[Extract to read Boundary: Start]

Data Integrity Verification: Checksums can be used to verify the integrity of files, ensuring that files have not been corrupted or altered.
Duplicate/Differences File Detection: By comparing checksums, users can identify duplicate files or differences, independantly of file names, size, dates.
Error Detection: Checksums can help detect errors that may occur during file transfer or storage.
Security: Checksums can provide a basic level of security by detecting unauthorized changes to files.

Available Algorithms

The Qt6 librairy QCryptographicHash provides: MD4, MD5, SHA-1, SHA-224, SHA-256, SHA-384, SHA-512, SHA3 variants, Keccak variants, and BLAKE2b/BLAKE2s algorithms.

MD5 - Legacy compatibility (fast but cryptographically broken, 128-bit/16 bytes)
SHA-1 - Middle ground (faster than SHA-256, more secure than MD5, 160-bit/20 bytes)
SHA-256 - Best balance (secure, fast, widely supported, 256-bit/32 bytes)

Out of Qt: (external library)

CRC32 - A cyclic redundancy check that is faster but less secure than cryptographic hash functions like SHA-256.
xxHash - Extremely fast Hash algorithm, processing at RAM speed limits.
Code is highly portable, and produces hashes identical across all platforms (little / big endian). | https://xxhash.com/
https://github.com/Cyan4973/xxHash

Architecture & Feature steps

Increment 1: add catalog option, single algo, option in Search Duplicates/Differences

1 algorithm set for the app (not changeable)
1 algo to start with, Qt supported, to be selected among: Retained SHA-256
1 new "file" column: checksum_sha256
Like for Metadata, creating or searching with this option shall remain stoppable
Like for Metadata, the process shall be able to "resume/continue" so only addressing file that do not have a checksum calculated yet.
Feature: SEARCH: find duplicates based on Checksum (combine with other options: name, size, date )
Feature: SEARCH: find differences based on Checksum (combine with other options: name, size, date )
Feature: DEVICES/Catalogs: change detection (verify checksum of catalog files) (option on context menu, for catalogs only and if checksum is not "None")

[Extract to read Boundary: End]
[Raw data Boundary: Start]

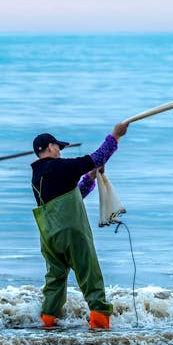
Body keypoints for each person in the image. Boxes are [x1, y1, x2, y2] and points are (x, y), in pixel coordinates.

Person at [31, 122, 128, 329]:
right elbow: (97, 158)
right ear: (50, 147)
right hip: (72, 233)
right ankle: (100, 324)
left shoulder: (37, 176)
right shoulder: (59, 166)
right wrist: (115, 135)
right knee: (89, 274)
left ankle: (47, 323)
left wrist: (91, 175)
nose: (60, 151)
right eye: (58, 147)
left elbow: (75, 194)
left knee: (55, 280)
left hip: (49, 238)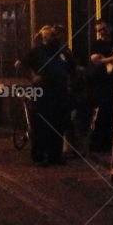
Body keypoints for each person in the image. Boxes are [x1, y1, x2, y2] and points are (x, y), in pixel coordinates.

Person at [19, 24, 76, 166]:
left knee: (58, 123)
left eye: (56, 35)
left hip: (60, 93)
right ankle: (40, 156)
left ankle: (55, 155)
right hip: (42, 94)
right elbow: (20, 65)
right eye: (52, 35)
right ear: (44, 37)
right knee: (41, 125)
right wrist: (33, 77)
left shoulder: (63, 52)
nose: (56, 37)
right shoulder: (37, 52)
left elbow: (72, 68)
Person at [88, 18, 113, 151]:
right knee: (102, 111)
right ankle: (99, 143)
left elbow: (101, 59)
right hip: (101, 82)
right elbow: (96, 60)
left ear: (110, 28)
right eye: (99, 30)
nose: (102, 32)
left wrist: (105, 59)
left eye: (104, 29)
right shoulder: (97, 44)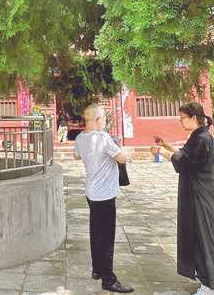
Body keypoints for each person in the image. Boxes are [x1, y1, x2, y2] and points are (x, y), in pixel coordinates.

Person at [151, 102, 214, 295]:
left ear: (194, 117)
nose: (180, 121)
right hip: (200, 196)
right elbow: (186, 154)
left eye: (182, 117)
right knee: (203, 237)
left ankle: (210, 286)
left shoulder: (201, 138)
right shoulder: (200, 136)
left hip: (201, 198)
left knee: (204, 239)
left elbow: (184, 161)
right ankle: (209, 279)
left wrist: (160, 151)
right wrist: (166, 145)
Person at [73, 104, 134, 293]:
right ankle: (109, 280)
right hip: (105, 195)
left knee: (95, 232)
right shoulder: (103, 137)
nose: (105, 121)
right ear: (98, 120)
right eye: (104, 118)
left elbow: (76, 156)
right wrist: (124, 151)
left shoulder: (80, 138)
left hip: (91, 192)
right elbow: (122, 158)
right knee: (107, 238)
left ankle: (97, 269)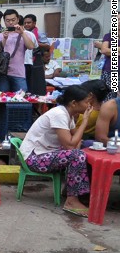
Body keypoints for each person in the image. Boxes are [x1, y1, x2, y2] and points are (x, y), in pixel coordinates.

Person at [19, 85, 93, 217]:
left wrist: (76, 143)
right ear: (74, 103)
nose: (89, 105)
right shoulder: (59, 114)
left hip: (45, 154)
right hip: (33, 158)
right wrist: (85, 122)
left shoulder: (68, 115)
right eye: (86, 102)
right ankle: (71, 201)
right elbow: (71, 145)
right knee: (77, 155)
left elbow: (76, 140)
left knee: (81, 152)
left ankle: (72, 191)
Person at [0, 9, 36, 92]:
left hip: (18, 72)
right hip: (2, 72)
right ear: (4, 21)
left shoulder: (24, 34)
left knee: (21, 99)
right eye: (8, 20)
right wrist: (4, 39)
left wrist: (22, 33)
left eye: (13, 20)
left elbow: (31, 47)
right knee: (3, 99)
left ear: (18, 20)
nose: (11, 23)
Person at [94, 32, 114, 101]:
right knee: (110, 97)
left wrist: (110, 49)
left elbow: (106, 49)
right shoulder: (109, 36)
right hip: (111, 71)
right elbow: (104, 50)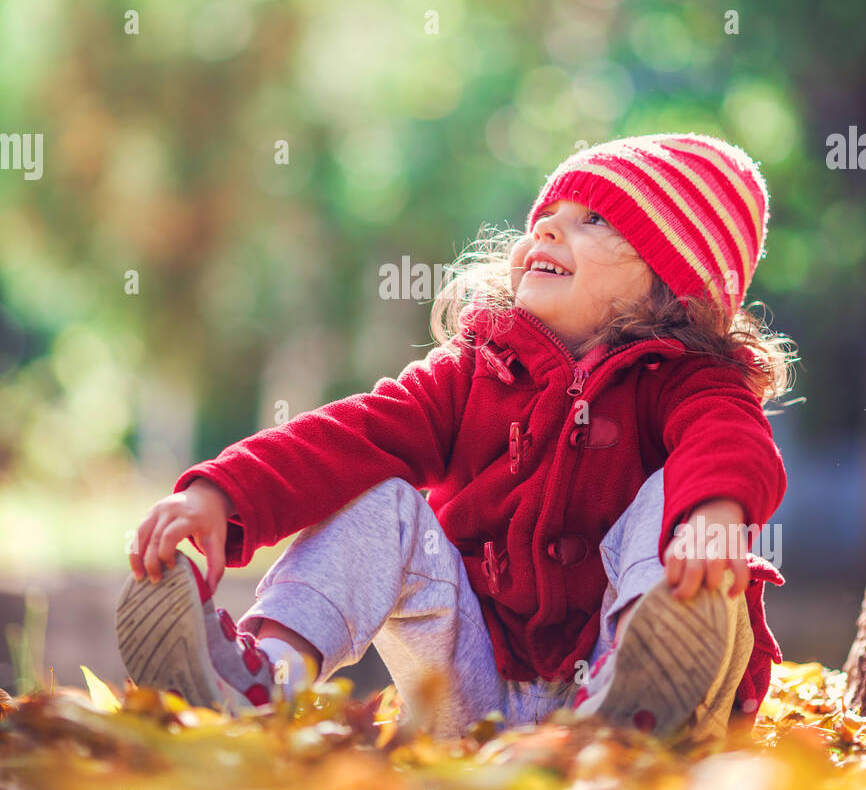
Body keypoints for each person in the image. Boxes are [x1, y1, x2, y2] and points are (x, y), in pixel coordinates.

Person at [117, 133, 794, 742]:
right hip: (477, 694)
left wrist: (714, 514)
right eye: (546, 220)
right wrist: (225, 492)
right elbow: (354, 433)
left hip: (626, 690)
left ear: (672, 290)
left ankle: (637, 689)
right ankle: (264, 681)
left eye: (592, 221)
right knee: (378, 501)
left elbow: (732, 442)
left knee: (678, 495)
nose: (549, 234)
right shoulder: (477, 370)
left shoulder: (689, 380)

[Raw data Boundary: End]

:: Requirement A ::
Translate this sentence from the checksum notes into Spanish: "Error Detection: Checksums can help detect errors that may occur during file transfer or storage."
:: Requirement B ::
Reproduce the part of the checksum notes starting at "Available Algorithms" and ending at "MD5, 160-bit/20 bytes)".
The lines after the checksum notes are separate material.

:: Problem solution A ::
Detección de errores: las sumas de verificación pueden ayudar a detectar errores que pueden producirse durante la transferencia o el almacenamiento de archivos.

:: Problem solution B ::
Available Algorithms

The Qt6 librairy QCryptographicHash provides: MD4, MD5, SHA-1, SHA-224, SHA-256, SHA-384, SHA-512, SHA3 variants, Keccak variants, and BLAKE2b/BLAKE2s algorithms.

MD5 - Legacy compatibility (fast but cryptographically broken, 128-bit/16 bytes)
SHA-1 - Middle ground (faster than SHA-256, more secure than MD5, 160-bit/20 bytes)